Efforts to coordinate and enhance cybersecurity across the European Union (“EU”) have taken a step forward with the publication on 19 July 2016 of the new Network and Information Security Directive (2016/1148/EU) (the “Directive”) in the Official Journal of the European Union. Member States will have until 9 May 2018 to transpose the Directive into their national laws.

The key objectives of the Directive are: (1) to introduce a set of minimum cybersecurity standards for network and information systems maintained by operators of essential services and digital service providers; (2) to ensure each Member State has in place strategies and resources relating to cybersecurity; and (3) to enhance cooperation amongst EU Member States for the prevention, detection and response to cyber-attacks. The Directive will have a direct impact on organisations that fall within the categories of “operators of essential services” and “digital service providers” both of which are given a particular meaning by the Directive.

Operators of Essential Services and Digital Service Providers

The Directive applies to operators of essential services and digital service providers. An operator of an essential service is considered to be an entity that provides a service that is essential for the maintenance of critical societal and/or economic activities, the provision of which relies on network and information systems, and in respect of which a cyber incident would have a significant disruptive effect on the provision of the service. Digital service providers are defined as organisations providing online marketplaces, online search engines and/or cloud computing services.

Security and Notification Obligations

Since the impact of disruption to operators of essential services are potentially more serious for the social and/or economic activities of the EU, the Directive draws a distinction between operators of essential services and digital service providers, imposing less strict obligations on the latter. The Directive permits Member States to adopt measures to achieve higher security standards for operators of essential services but not digital service providers (subject to each Member State’s right to safeguard their essential state functions, for example national security).

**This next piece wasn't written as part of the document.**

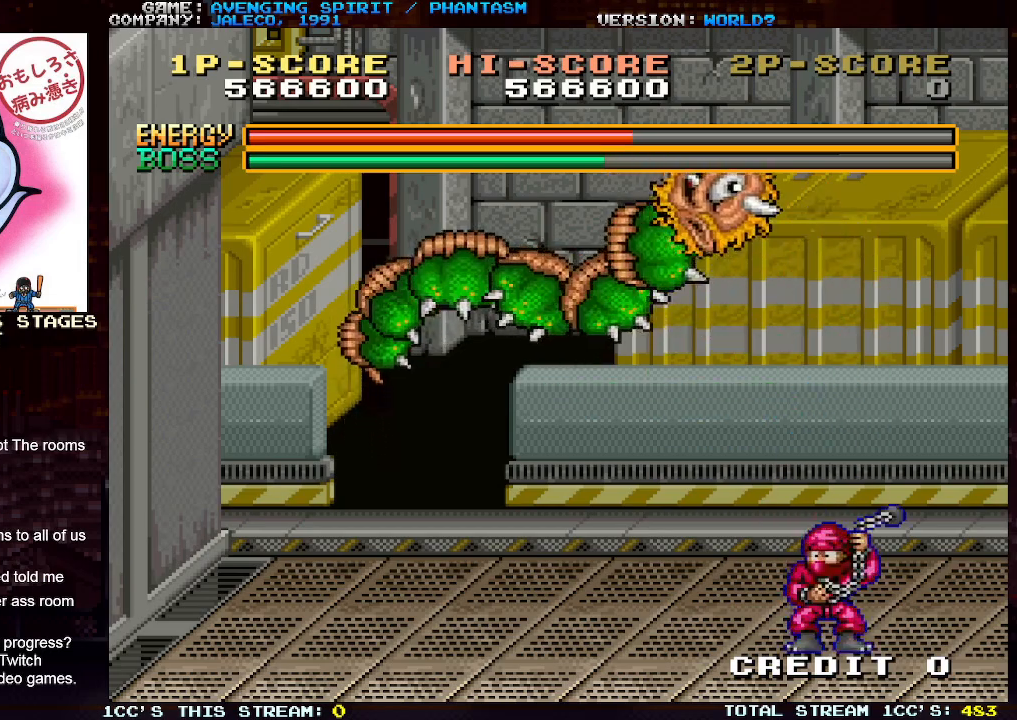
{"buttons": [], "left_stick": "left", "events": []}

Implementation and Enforcement

The Directive also takes a differentiated approach to enforcement against operators of essential services and digital service providers. As one of the recitals explains, digital service providers should be subject to a light-touch, “reactive” supervisory approach. Therefore competent authorities will take action, if necessary, if they receive evidence that a digital service provider has not met the requirements. In contrast, competent authorities will have the power to initiate assessments of the security measures applied by operators of essential services. They can request information and evidence of effective implementation of security measures, including the results of security audits. Binding instructions may be issued to remedy any deficiencies identified. It will be up to Member States to set appropriate penalties for any failure by either operators of essential services or digital service providers to comply with the national rules implementing the Directive.